Can divorce be a positive for the kids?

By |2022-04-04T18:01:05+00:0020 Nov 2018|Categories: Divorce|


People often act like divorce can only be a negative for children, and they talk about ways that parents can reduce this impact. While it is important to think of the children’s best interests and to understand the potential ramifications for them, you should know that divorce is not always a negative. It can also have a very positive impact on a child’s life.

For instance, perhaps the child is trapped in an abusive relationship. It could be that the child is being directly abused, or that he or she is watching a parent get abused by the other parent. For both physical and emotional well-being, ending this relationship is the right thing to do. The divorce can give the child the safe, stable home life that he or she deserves.
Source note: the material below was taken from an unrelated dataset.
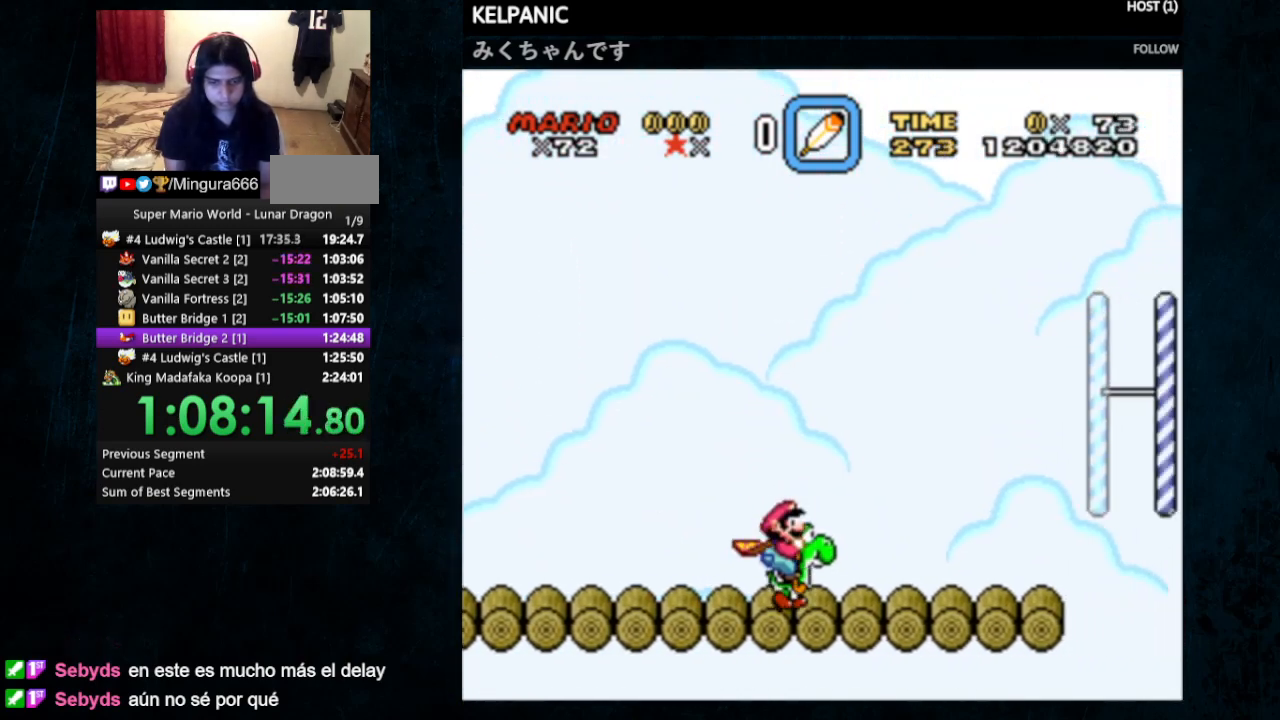
{"buttons": ["B", "Y", "DPAD_RIGHT"], "events": [[467, "B", "down"]]}
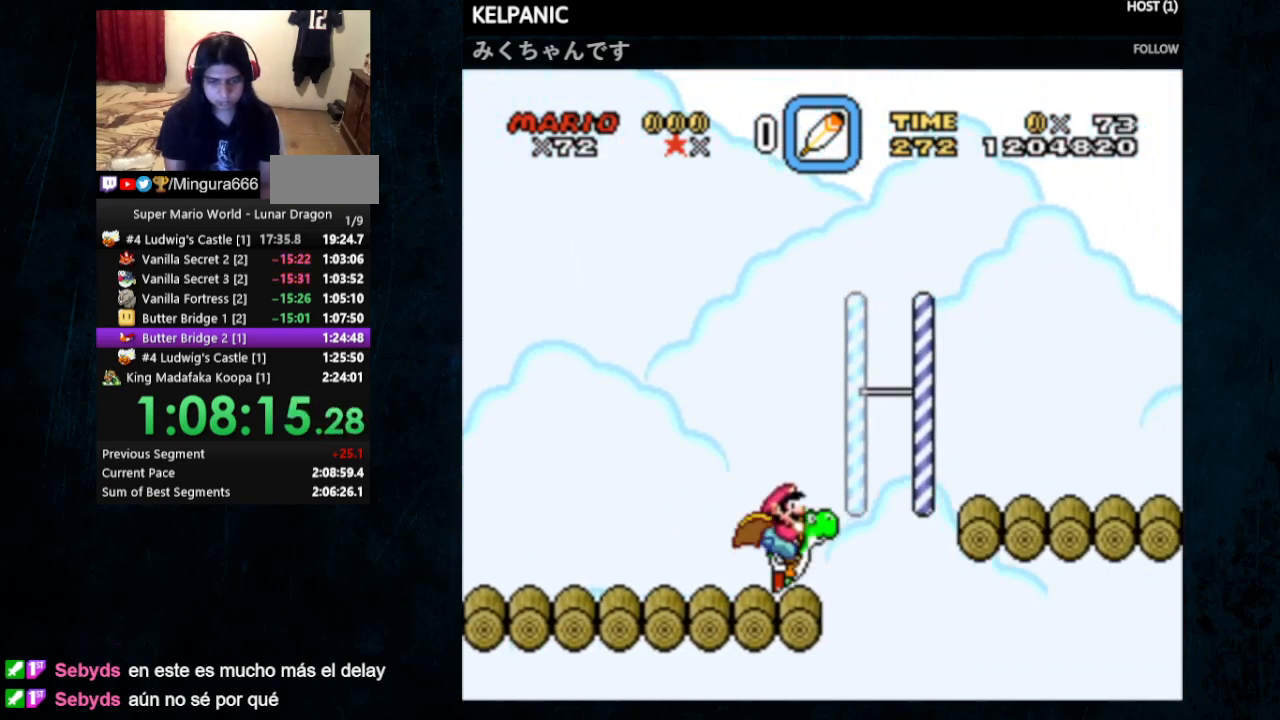
{"buttons": ["Y", "DPAD_UP", "DPAD_LEFT"], "events": [[100, "B", "up"], [433, "DPAD_RIGHT", "up"], [433, "DPAD_UP", "down"], [467, "DPAD_LEFT", "down"]]}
Even if the relationship is not abusive, a fractured relationship between the parents can be problematic for the children. They have to deal with their parents fighting and arguing constantly. It’s stressful, and it does not provide them with the stable home life they want. Some people point out that living with happy parents also helps children feel happier on the whole. Parents who are unhappy may not want to “stay together for the kids” when that unhappiness is contagious, and it would be better off for all involved if they moved on.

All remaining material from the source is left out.